Appellant was not entitled to a particular type of test from the outset. Minn. Stat. § 169A.51, subd. 3 (2002), specifically states that the officer can direct which test is used. The only statutory requirement is that “[a]ction may be taken against a person who refuses to take a blood test only if an alternative test was offered and action may be taken against a person who refuses to take a urine test only if an alternative test was offered.” Id. The Minnesota Supreme Court has determined that a driver who initially consents to a breath test is obligated to take an alternative test if the Intoxilyzer is inoperative. Gunderson v. Comm’r of Pub. Safety, 351 N.W.2d 6, 7 (Minn. 1984). Therefore, we determine that appellant could be given a second type of test when concerns existed with the first type.
Appellant agrees that he was not entitled to a particular test, but argues that once an officer chooses a particular type of test, he does not have the authority to change in the middle of the test, unless the machine indicates that the test was invalid. Appellant does not cite to any persuasive legal authority to support this proposition. We note that in the revocation setting, the Minnesota Supreme Court has stated that DWI laws are remedial statutes, and that they “are liberally interpreted in favor of the public interest and against the private interests of the drivers involved.” Young, 420 N.W.2d at 586. A parallel rule of reasonableness should apply in the situation presented by this case.

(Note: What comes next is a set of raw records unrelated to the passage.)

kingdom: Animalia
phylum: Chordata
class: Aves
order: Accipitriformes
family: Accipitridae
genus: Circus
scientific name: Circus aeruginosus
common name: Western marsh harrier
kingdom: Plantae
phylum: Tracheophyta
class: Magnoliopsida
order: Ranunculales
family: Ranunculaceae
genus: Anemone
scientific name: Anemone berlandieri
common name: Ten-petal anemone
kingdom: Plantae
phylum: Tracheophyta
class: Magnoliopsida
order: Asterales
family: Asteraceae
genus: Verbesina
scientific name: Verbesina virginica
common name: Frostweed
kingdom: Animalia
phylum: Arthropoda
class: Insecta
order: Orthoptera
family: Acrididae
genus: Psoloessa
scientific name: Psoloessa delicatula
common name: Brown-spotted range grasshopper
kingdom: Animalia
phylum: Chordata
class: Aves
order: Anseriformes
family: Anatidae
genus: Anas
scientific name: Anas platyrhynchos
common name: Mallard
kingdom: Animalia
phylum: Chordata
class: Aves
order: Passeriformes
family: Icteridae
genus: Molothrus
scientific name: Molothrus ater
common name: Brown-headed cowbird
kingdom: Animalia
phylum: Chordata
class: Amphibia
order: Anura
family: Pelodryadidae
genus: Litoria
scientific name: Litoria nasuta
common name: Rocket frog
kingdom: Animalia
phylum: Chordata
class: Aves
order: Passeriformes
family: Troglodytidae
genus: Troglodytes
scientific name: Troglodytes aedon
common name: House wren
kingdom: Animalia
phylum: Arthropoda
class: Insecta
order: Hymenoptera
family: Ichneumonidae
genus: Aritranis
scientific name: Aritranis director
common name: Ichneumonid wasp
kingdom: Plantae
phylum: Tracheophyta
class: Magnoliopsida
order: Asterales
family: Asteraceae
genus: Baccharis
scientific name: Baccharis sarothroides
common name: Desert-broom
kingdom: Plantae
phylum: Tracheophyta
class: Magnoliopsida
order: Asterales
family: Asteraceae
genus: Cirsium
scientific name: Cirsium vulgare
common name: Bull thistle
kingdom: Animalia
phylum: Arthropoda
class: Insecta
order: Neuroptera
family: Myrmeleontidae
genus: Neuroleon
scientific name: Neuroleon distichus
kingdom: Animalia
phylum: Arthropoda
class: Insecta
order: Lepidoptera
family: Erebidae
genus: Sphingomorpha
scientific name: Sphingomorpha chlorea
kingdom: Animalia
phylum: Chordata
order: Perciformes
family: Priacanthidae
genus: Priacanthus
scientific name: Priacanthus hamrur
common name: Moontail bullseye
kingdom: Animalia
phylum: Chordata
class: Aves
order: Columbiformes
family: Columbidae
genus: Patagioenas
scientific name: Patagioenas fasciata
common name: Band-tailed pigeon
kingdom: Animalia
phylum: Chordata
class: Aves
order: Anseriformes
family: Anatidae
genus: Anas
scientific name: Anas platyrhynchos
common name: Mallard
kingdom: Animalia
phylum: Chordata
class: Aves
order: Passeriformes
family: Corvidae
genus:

There is no evidence that the police officer here abused his discretion. In fact, appellant’s initial breath test indicated an amount of alcohol in excess of the legal limit. In terminating the breath test and administering a blood test, appellant may have had a more favorable testing outcome. This is not a case where an officer, dissatisfied with an individual who passes one test, changes the type of test in an attempt to fail the individual.
We conclude that in accordance with the BCA recommendations, police officers have discretion to terminate a breath test due to concerns with mouth alcohol if they provide the individual with an alternative test.
Because the police officer followed BCA recommendations when appellant burped, the police officer had the discretion to terminate the breath test and provide appellant with a different type of test, even though the machine did not reveal the presence of mouth alcohol.
* Retired judge of the Minnesota Court of Appeals, serving by appointment pursuant to Minn. Const. art. VI, § 10.